(Saved entries)
__________
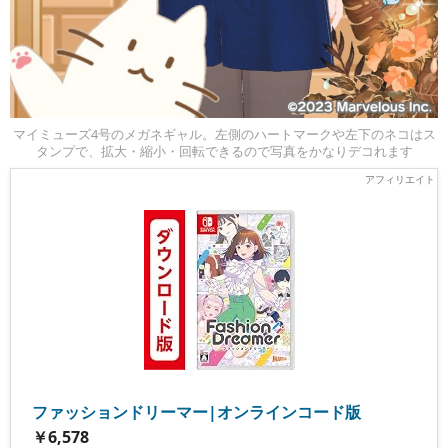
マイミューズ4号のメガネギャル。左側のハートマークや左下のネコはス
タンプで、拡大・縮小・回転できるので写真をかなりデコれます
ファッションドリーマー|オンラインコード版
￥6,578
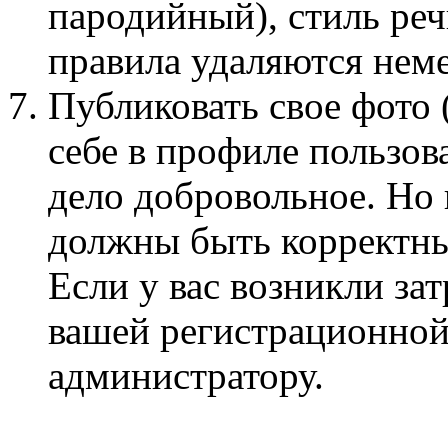
пародийный), стиль ре
правила удаляются нем
Публиковать свое фото 
себе в профиле пользов
дело добровольное. Но
должны быть корректны
Если у вас возникли за
вашей регистрационной
администратору.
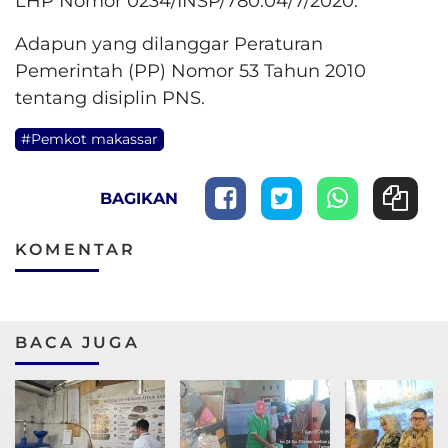
LHP Nomor 0234/INSP/780.04/7/2020.
Adapun yang dilanggar Peraturan
Pemerintah (PP) Nomor 53 Tahun 2010
tentang disiplin PNS.
#Pemkot makassar
BAGIKAN
KOMENTAR
BACA JUGA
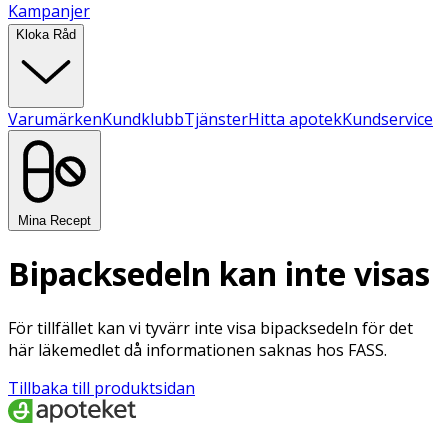
Kampanjer
Kloka Råd
Varumärken
Kundklubb
Tjänster
Hitta apotek
Kundservice
Mina Recept
Bipacksedeln kan inte visas
För tillfället kan vi tyvärr inte visa bipacksedeln för det
här läkemedlet då informationen saknas hos FASS.
Tillbaka till produktsidan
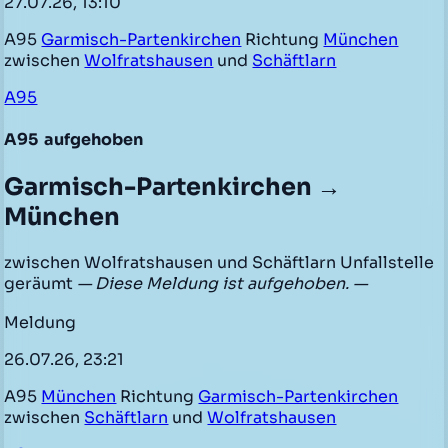
27.07.26, 13:10
A95
Garmisch-Partenkirchen
Richtung
München
zwischen
Wolfratshausen
und
Schäftlarn
A95
A95
aufgehoben
Garmisch-Partenkirchen →
München
zwischen Wolfratshausen und Schäftlarn Unfallstelle
geräumt
— Diese Meldung ist aufgehoben. —
Meldung
26.07.26, 23:21
A95
München
Richtung
Garmisch-Partenkirchen
zwischen
Schäftlarn
und
Wolfratshausen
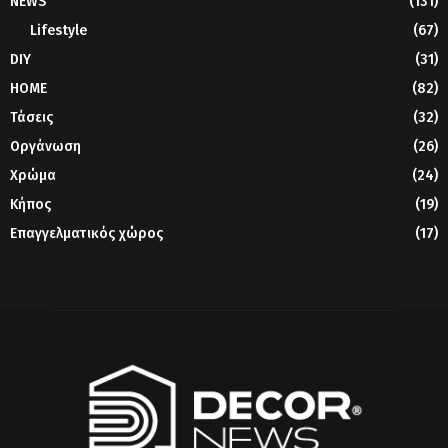
NEWS
(131)
Lifestyle
(67)
DIY
(31)
HOME
(82)
Τάσεις
(32)
Οργάνωση
(26)
Χρώμα
(24)
Κήπος
(19)
Επαγγελματικός χώρος
(17)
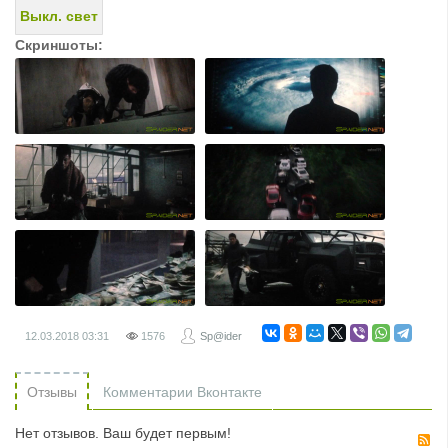
Выкл. свет
Скриншоты:
12.03.2018
03:31
1576
Sp@ider
Отзывы
Комментарии Вконтакте
Нет отзывов. Ваш будет первым!
R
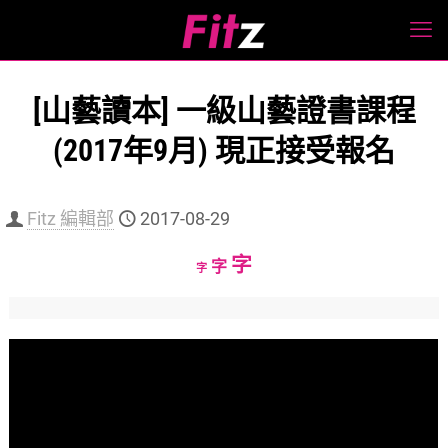
[山藝讀本] 一級山藝證書課程
(2017年9月) 現正接受報名
Fitz 編輯部
2017-08-29
Increase
字
Reset
Decrease
字
字
font
font
font
size.
size.
size.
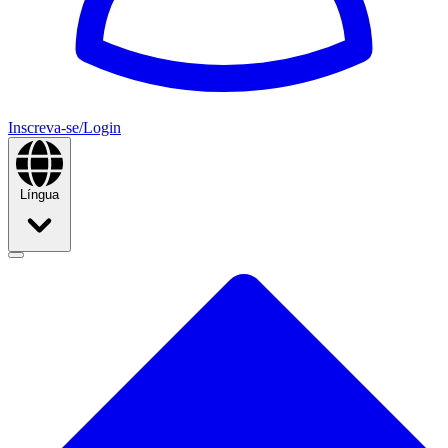
Inscreva-se/Login
Língua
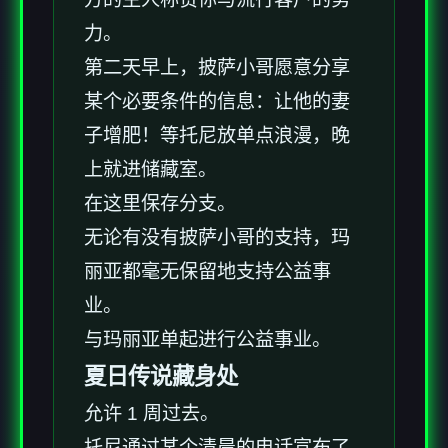
力。
第二天早上，披萨小哥愿意分享
某个必要条件的信息：让他的妻
子增肥！等托尼放单点浪漫，晚
上就进储藏室。
在这里保存分支。
无论有没有披萨小哥的支持，玛
丽亚都毫无保留地支持公益事
业。
与玛丽亚单起进行公益事业。
夏日传说藏身处
允许 1 周过去。
托尼通过某个清晨的电话宣布了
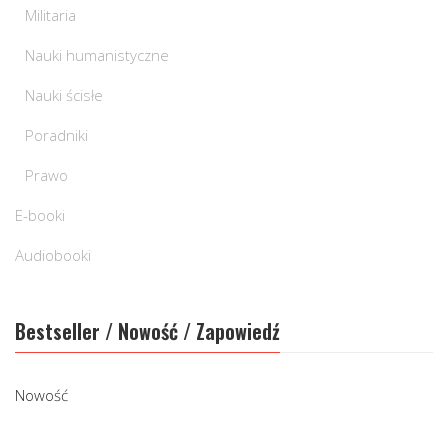
Militaria
Nauki humanistyczne
Nauki ścisłe
Poradniki
Prawo
E-booki
Audiobooki
Bestseller / Nowość / Zapowiedź
Nowość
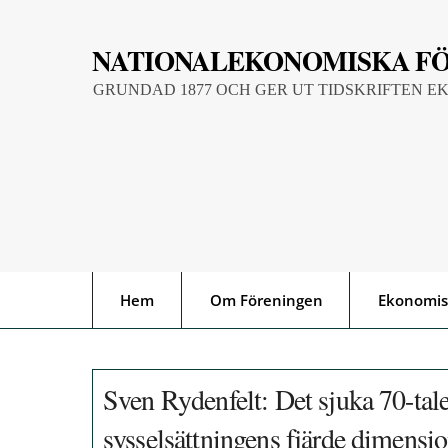
Skip
to
NATIONALEKONOMISKA F
content
GRUNDAD 1877 OCH GER UT TIDSKRIFTEN E
Hem
Om Föreningen
Ekonomis
Sven Rydenfelt: Det sjuka 70-tal
sysselsättningens fjärde dimensi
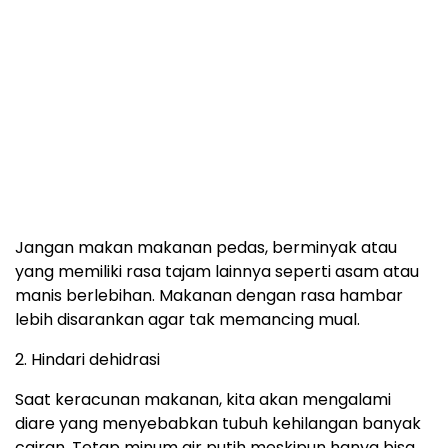
Jangan makan makanan pedas, berminyak atau
yang memiliki rasa tajam lainnya seperti asam atau
manis berlebihan. Makanan dengan rasa hambar
lebih disarankan agar tak memancing mual.
2. Hindari dehidrasi
Saat keracunan makanan, kita akan mengalami
diare yang menyebabkan tubuh kehilangan banyak
cairan. Tetap minum air putih meskipun hanya bisa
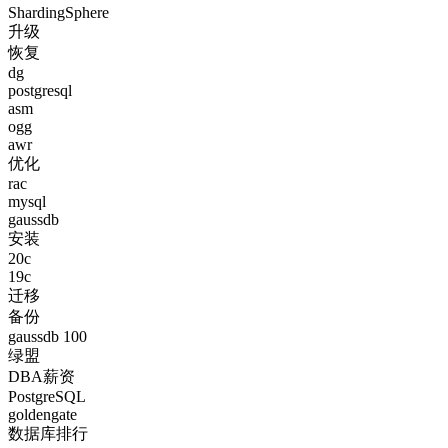
ShardingSphere
升级
恢复
dg
postgresql
asm
ogg
awr
优化
rac
mysql
gaussdb
安装
20c
19c
迁移
备份
gaussdb 100
绿盟
DBA薪资
PostgreSQL
goldengate
数据库排行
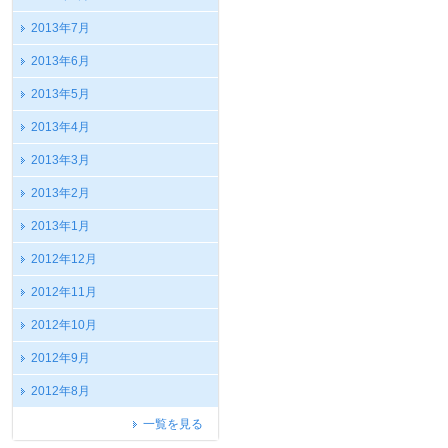
2013年7月
2013年6月
2013年5月
2013年4月
2013年3月
2013年2月
2013年1月
2012年12月
2012年11月
2012年10月
2012年9月
2012年8月
一覧を見る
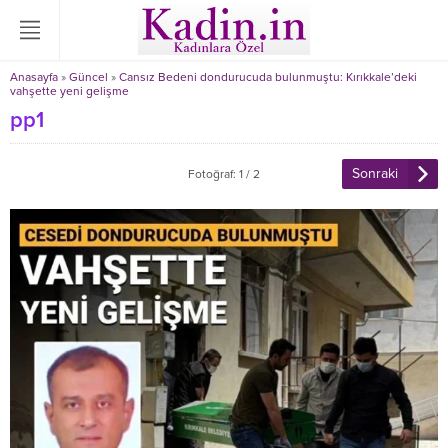
Anasayfa
»
Güncel
»
Cansız Bedeni dondurucuda bulunmuştu: Kırıkkale’deki
vahşette yeni gelişme
pp1
Sonraki
Fotoğraf: 1 / 2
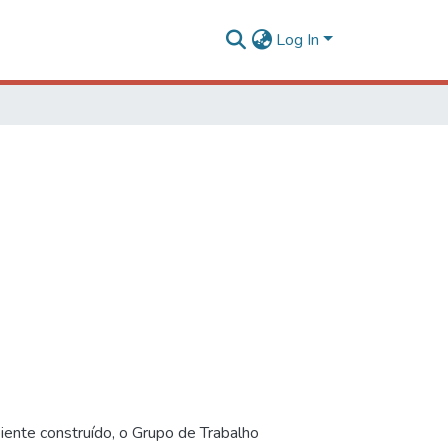
Log In
iente construído, o Grupo de Trabalho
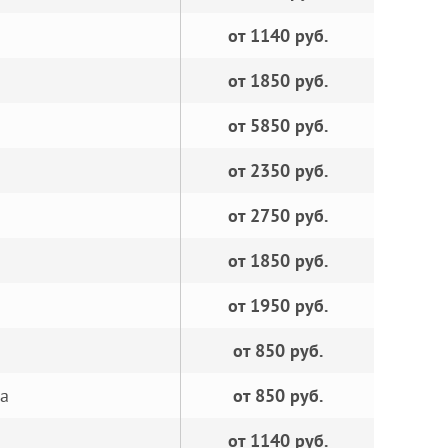
от 1140 руб.
от 1850 руб.
от 5850 руб.
от 2350 руб.
от 2750 руб.
от 1850 руб.
от 1950 руб.
от 850 руб.
за
от 850 руб.
от 1140 руб.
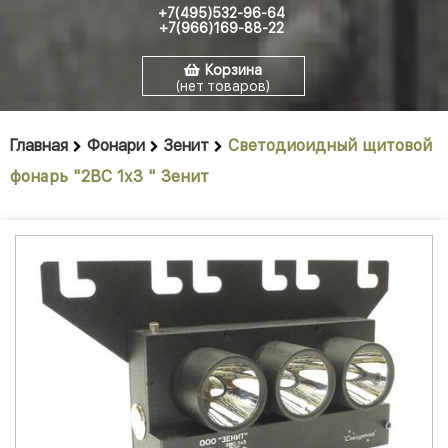
+7(495)532-96-64
+7(966)169-88-22
Корзина
(нет товаров)
Главная
Фонари
Зенит
Светодиоидный щитовой
фонарь "2ВС 1х3 " Зенит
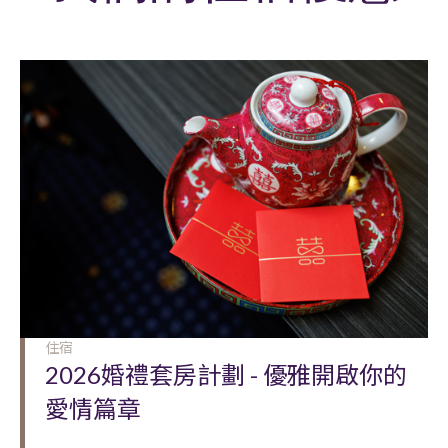
住宿
2026婚禮套房計劃 - 優雅開啟你的
愛情篇章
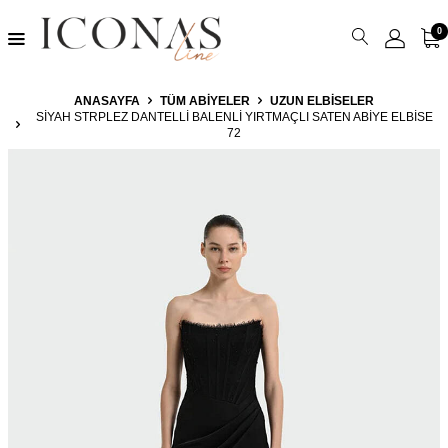
0
ANASAYFA
TÜM ABIYELER
UZUN ELBISELER
SIYAH STRPLEZ DANTELLI BALENLI YIRTMAÇLI SATEN ABIYE ELBISE
72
__________
--- What the task asks ---
Write out everything in the entries from the line containing "пародийный), стиль ре" down to the line containing "Tillbaka till produktsidan", keeping both of those lines. Leave the pictures out.

--- Your solution ---
пародийный), стиль ре
правила удаляются нем
Публиковать свое фото 
себе в профиле пользов
дело добровольное. Но
должны быть корректны
Если у вас возникли за
вашей регистрационной
администратору.
LHP Nomor 0234/INSP/780.04/7/2020.
Adapun yang dilanggar Peraturan
Pemerintah (PP) Nomor 53 Tahun 2010
tentang disiplin PNS.
#Pemkot makassar
BAGIKAN
KOMENTAR
BACA JUGA
Kampanjer
Kloka Råd
Varumärken
Kundklubb
Tjänster
Hitta apotek
Kundservice
Mina Recept
Bipacksedeln kan inte visas
För tillfället kan vi tyvärr inte visa bipacksedeln för det
här läkemedlet då informationen saknas hos FASS.
Tillbaka till produktsidan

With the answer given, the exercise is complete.